Letter on consumption and consumer power Ruthless Criticism

Letter on consumption and consumer power

[Translated from GegenStandpunkt 1-16]


I have a question about your criticism of consumer power. From the text I gather that you criticize people who believe that they can solve the “problem” through targeted consumer choices. And ultimately your text comes down to there being no such thing as consumer power.

Since I myself attach a lot of importance to my consumer choices and try to lead a conscious life, I naturally feel like I am being addressed directly. I am always open to adapting my behavior and rethinking my opinion or stance on an issue. However, it is not entirely clear to me from the text why or if I should change my behavior? It is clear to me that consumption choices in life shift the market shares of companies. An example occurs to me here in couch surfing. If I stay with someone who has a free bed, this takes customers away from hostels. Conserves resources. Takes away jobs.

If I only buy/barter/give away secondhand clothes and don’t represent demand for new clothes, the demand for production also decreases there.

If I eat vegan/vegetarian, this shifts the market away from mass-produced meat. If I buy a Fairphone instead of a smartphone, the market share shifts again from A to B. (And yes Fairphone is better than the alternative – if one believe what it says)

In all my activities of course I hope to get more people to choose ecologically. Just as you hope more people will read your texts.
════
**JOB 1:**
Repeat the part of the letter on consumer power from "If I eat vegan/vegetarian, this" to "what it says)", word for word.
**JOB 2:**
Decide whether each statement agrees with the letter on consumer power. Answer yes or no, and quote the words from the letter that settle it.
(a) The writer says that staying with someone who has a free bed takes customers away from hostels.
(b) The writer says they are not willing to rethink their opinion on an issue.
(c) The writer says that buying a Fairphone instead of a smartphone shifts market share.
**JOB 3:**
Answer these questions from the letter on consumer power.
(a) What kind of clothes does the writer only buy, barter or give away?
(b) What way of eating does the writer say shifts the market away from mass-produced meat?
(c) What does the writer hope to get more people to do through their activities?
You won't need the collected data lines to do any of this.

Collected data:
════
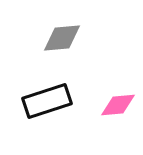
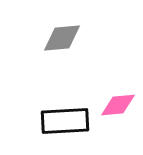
black rectangle: moved 18 px right, 20 px down; rotated 15 degrees clockwise
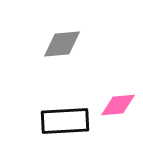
gray diamond: moved 6 px down
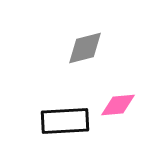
gray diamond: moved 23 px right, 4 px down; rotated 9 degrees counterclockwise
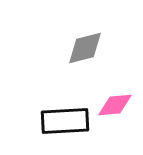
pink diamond: moved 3 px left
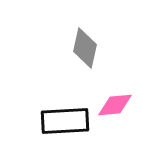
gray diamond: rotated 63 degrees counterclockwise
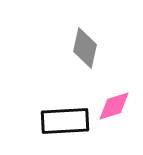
pink diamond: moved 1 px left, 1 px down; rotated 12 degrees counterclockwise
════
**EXERCISE ANSWER 1:**
If I eat vegan/vegetarian, this shifts the market away from mass-produced meat. If I buy a Fairphone instead of a smartphone, the market share shifts again from A to B. (And yes Fairphone is better than the alternative – if one believe what it says)

**EXERCISE ANSWER 2:**
(a) Yes: "If I stay with someone who has a free bed, this takes customers away from hostels."
(b) No: "I am always open to adapting my behavior and rethinking my opinion or stance on an issue."
(c) Yes: "If I buy a Fairphone instead of a smartphone, the market share shifts again from A to B."

**EXERCISE ANSWER 3:**
(a) Secondhand clothes.
(b) Eating vegan or vegetarian.
(c) To choose ecologically.